HIV infection of thymocytes inhibits IL-7 activity without altering CD127 expression
© Young and Angel; licensee BioMed Central Ltd. 2011
Received: 15 March 2011
Accepted: 16 September 2011
Published: 16 September 2011
Thymic function is altered in HIV infection and characterized by dysregulation of the thymic epithelial network, reduced thymic output and ultimately an impaired naïve T-cell pool. The IL-7/IL-7 receptor (IL-7R) signalling pathway is critical for the maturation and differentiation of thymocytes. HIV infection is associated with a decrease in IL-7Rα (CD127) expression and impaired CD127 signalling in circulating CD8+ T-cells; however, little is known about the effect of HIV on CD127 expression and IL-7 activity in the thymus. Therefore, the effect of in vitro HIV infection on CD127 expression and IL-7-mediated function in thymocytes was investigated.
In vitro HIV infection of thymocytes did not affect CD127 expression on either total thymocytes or on single positive CD4 or single positive CD8 subsets. However, HIV infection resulted in a decrease in the level of IL-7-induced STAT-5 phosphorylation and Bcl-2 expression in unfractionated thymocytes.
These findings indicate that HIV infection alters IL-7 responsiveness of thymocytes by a mechanism other than CD127 downregulation and potentially explain the disruption in thymopoiesis observed in HIV infection.
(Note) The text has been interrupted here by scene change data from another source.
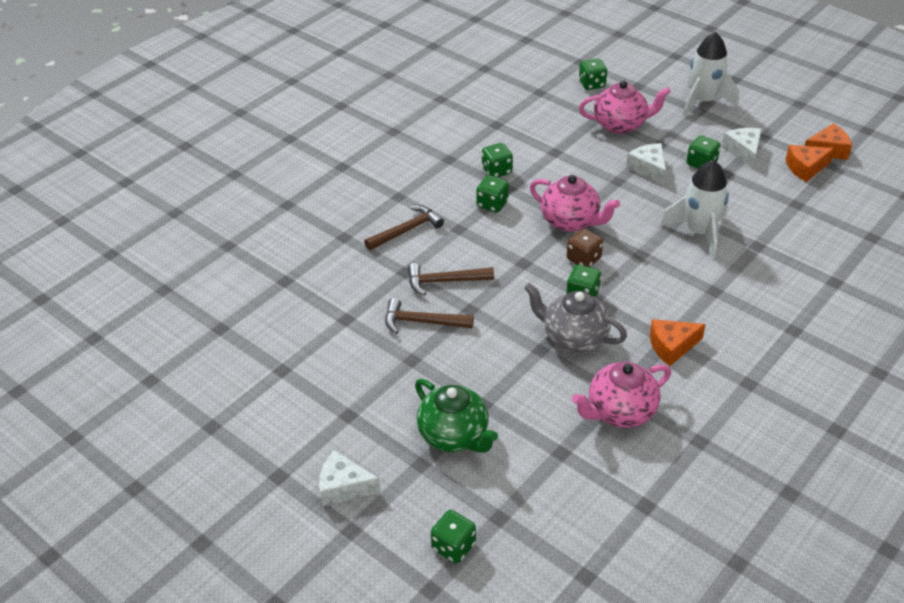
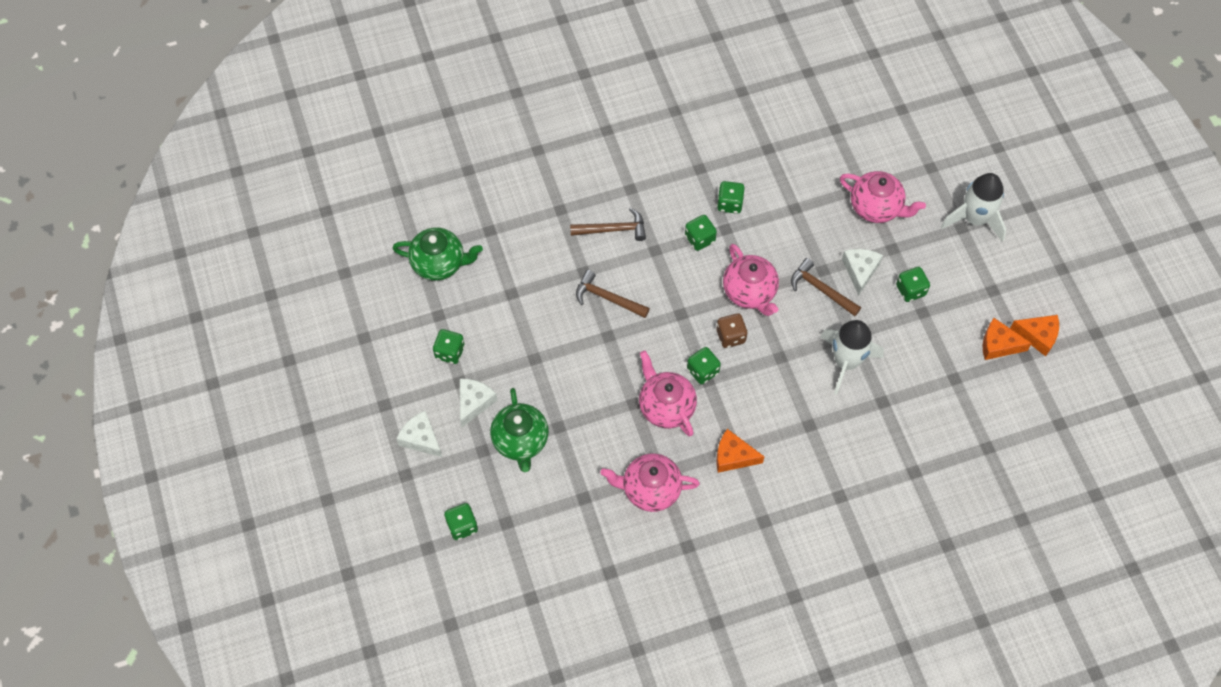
camera: 30 degrees right, 20 degrees up
(251, 328) = (439, 263): none -> green teapot
(422, 322) = (565, 328): brown hammer -> brown hammer (821, 289)
(573, 338) = (666, 406): grey teapot -> pink teapot
(592, 84) = (889, 144): green dice -> green dice (450, 352)
(743, 151) = (960, 296): white cheese -> white cheese (474, 402)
Human immunodeficiency virus (HIV) infection is characterized by a loss of CD4+ T-cells and a progressive loss in cytotoxic T-cell lymphocyte (CTL) function resulting in immunodeficiency. HIV infection has also been associated with impaired thymic output . Examination of the thymus of HIV-infected pediatric patients reveals selective thymocyte depletion and disruption of the thymic microenvironment, which is thought to contribute to more rapid progression to AIDS [2–4]. In HIV-1 infected SCID-hu Thy/Liv mouse models, there is a depletion of intrathymic progenitor T-cells which precedes the loss of infected CD4+CD8+ thymocytes, suggesting that HIV infection interrupts thymocyte development at an early stage . However, the mechanisms of disrupted thymic development by HIV have yet to be fully elucidated.
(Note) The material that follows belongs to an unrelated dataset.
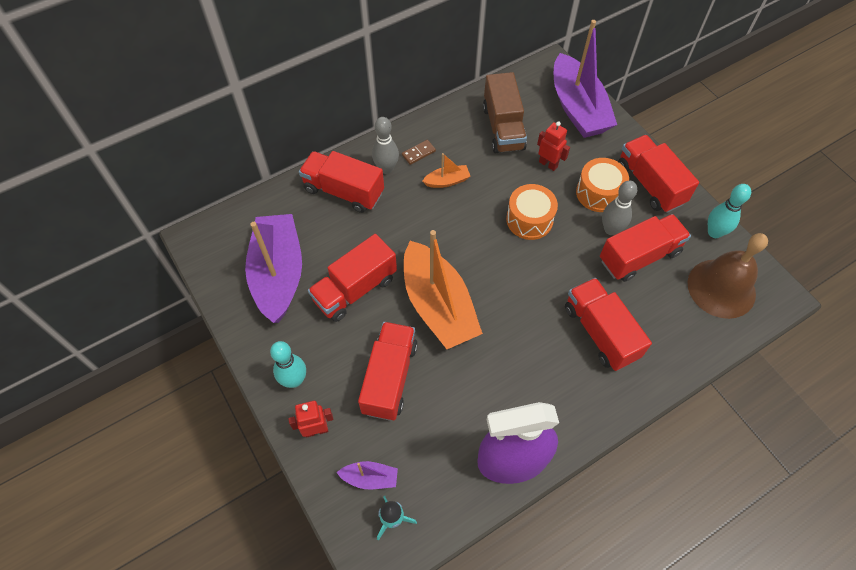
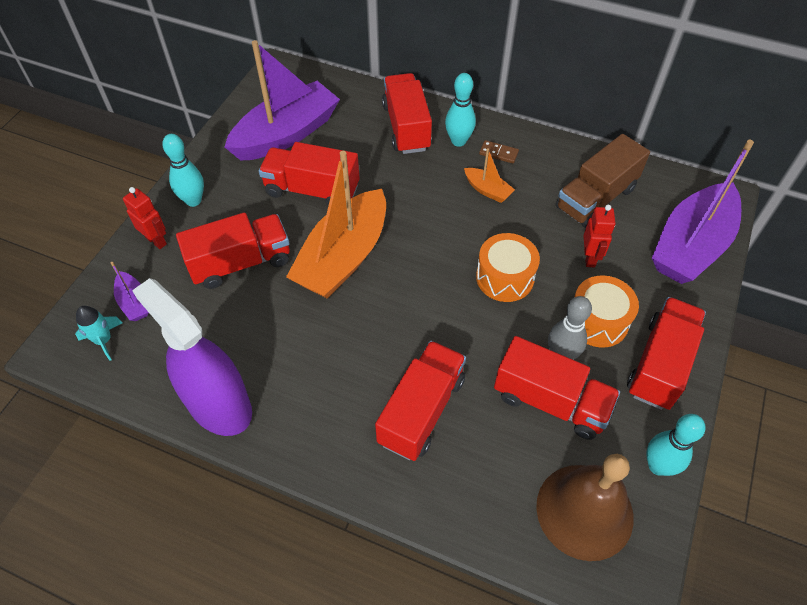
camera: 55 degrees right, 5 degrees down
(386, 168) = (458, 141): grey bowling pin -> turquoise bowling pin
Interleukin-7 (IL-7) is a pleiotropic cytokine that is critical for several stages of thymopoiesis, maintains mature T-cell homeostasis, enhances CTL function and increases T-cell survival [6–14]. IL-7 signals through the IL-7 receptor complex (IL-7R), which is composed of two subunits: the IL-7Rα chain (CD127), that is also shared by TSLP , and the IL-2Rγ chain which is shared by a number of other cytokines including IL-2, IL-4, IL-9, IL-15 and IL-21 [7, 8]. The role of IL-7 in thymopoiesis is multifaceted, as it is critical for early stages of T-cell development in allowing chromatin accessibility to enable T-cell receptor VDJ gene rearrangement, inducing thymocyte proliferation and maintaining thymocyte survival by upregulating the anti-apoptotic protein Bcl-2 and downregulating the pro-apoptotic protein Bax [12, 16–18]. Disrupting IL-7 signalling can result in profoundly impaired immunity as seen in patients with T-B+NK+ Severe Combined Immunodeficiency (SCID), a genetic defect that results in inactivation of the IL-7Rα signalling pathway . The importance of the IL-7 signalling complex in thymic development was confirmed in knock-out mice for both IL-7 and IL-7R. IL-7-/- mice have a 20 fold decrease in thymic cellularity and an increase in triple negative (TN) cells, indicative of a developmental block at the TN stage . The phenotype with IL-7R-/- knockout mice is much more severe with a 90-99.99% decrease in thymic cellularity .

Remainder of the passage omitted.